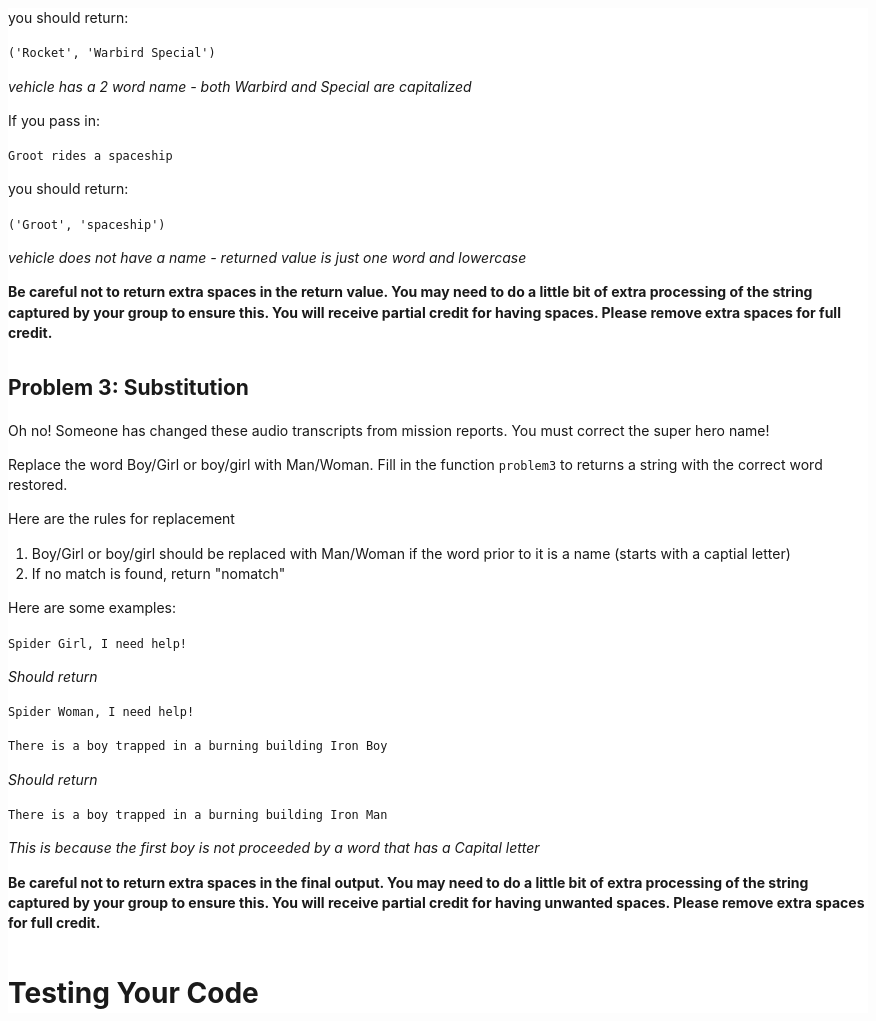 you should return:

`('Rocket', 'Warbird Special')`

_vehicle has a 2 word name - both Warbird and Special are capitalized_

If you pass in: 

`Groot rides a spaceship`

you should return:

`('Groot', 'spaceship')`

_vehicle does not have a name - returned value is just one word and lowercase_




**Be careful not to return extra spaces in the return value. You may need to do a little bit of extra processing of the string captured by your group to ensure this. You will receive partial credit for having spaces. Please remove extra spaces for full credit.**

## Problem 3: Substitution
Oh no! Someone has changed these audio transcripts from mission reports. You must correct the super hero name!  

Replace the word Boy/Girl or boy/girl with Man/Woman. Fill in the function `problem3` to returns a string with the correct word restored. 

Here are the rules for replacement
1. Boy/Girl or boy/girl should be replaced with Man/Woman if the word prior to it is a name (starts with a captial letter)
2. If no match is found, return "nomatch"

Here are some examples: 

`Spider Girl, I need help!`

*Should return*

`Spider Woman, I need help!`


`There is a boy trapped in a burning building Iron Boy`

*Should return*

`There is a boy trapped in a burning building Iron Man`

_This is because the first boy is not proceeded by a word that has a Capital letter_





**Be careful not to return extra spaces in the final output. You may need to do a little bit of extra processing of the string captured by your group to ensure this. You will receive partial credit for having unwanted spaces. Please remove extra spaces for full credit.**

# Testing Your Code
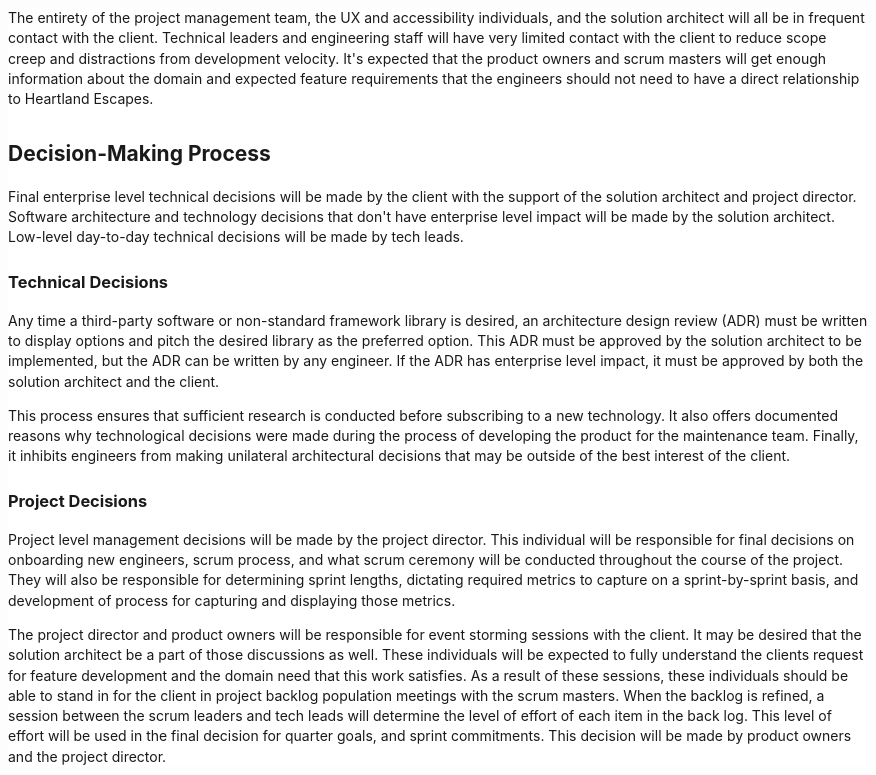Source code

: The entirety of the project management team, the UX and accessibility
individuals, and the solution architect will all be in frequent contact
with the client. Technical leaders and engineering staff will have very
limited contact with the client to reduce scope creep and distractions
from development velocity. It's expected that the product owners and
scrum masters will get enough information about the domain and expected
feature requirements that the engineers should not need to have a direct
relationship to Heartland Escapes.

## Decision-Making Process

Final enterprise level technical decisions will be made by the client
with the support of the solution architect and project director.
Software architecture and technology decisions that don't have
enterprise level impact will be made by the solution architect.
Low-level day-to-day technical decisions will be made by tech leads.

### Technical Decisions

Any time a third-party software or non-standard framework library is
desired, an architecture design review (ADR) must be written to display
options and pitch the desired library as the preferred option. This ADR
must be approved by the solution architect to be implemented, but the
ADR can be written by any engineer. If the ADR has enterprise level
impact, it must be approved by both the solution architect and the
client.

This process ensures that sufficient research is conducted before
subscribing to a new technology. It also offers documented reasons why
technological decisions were made during the process of developing the
product for the maintenance team. Finally, it inhibits engineers from
making unilateral architectural decisions that may be outside of the
best interest of the client.

### Project Decisions

Project level management decisions will be made by the project director.
This individual will be responsible for final decisions on onboarding
new engineers, scrum process, and what scrum ceremony will be conducted
throughout the course of the project. They will also be responsible for
determining sprint lengths, dictating required metrics to capture on a
sprint-by-sprint basis, and development of process for capturing and
displaying those metrics.

The project director and product owners will be responsible for event
storming sessions with the client. It may be desired that the solution
architect be a part of those discussions as well. These individuals will
be expected to fully understand the clients request for feature
development and the domain need that this work satisfies. As a result of
these sessions, these individuals should be able to stand in for the
client in project backlog population meetings with the scrum masters.
When the backlog is refined, a session between the scrum leaders and
tech leads will determine the level of effort of each item in the back
log. This level of effort will be used in the final decision for quarter
goals, and sprint commitments. This decision will be made by product
owners and the project director.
• • • • •
> What you are asked to do
Check the data for the word "burning" and pull out the lines that have it.

> Exercise answer
`There is a boy trapped in a burning building Iron Boy`
`There is a boy trapped in a burning building Iron Man`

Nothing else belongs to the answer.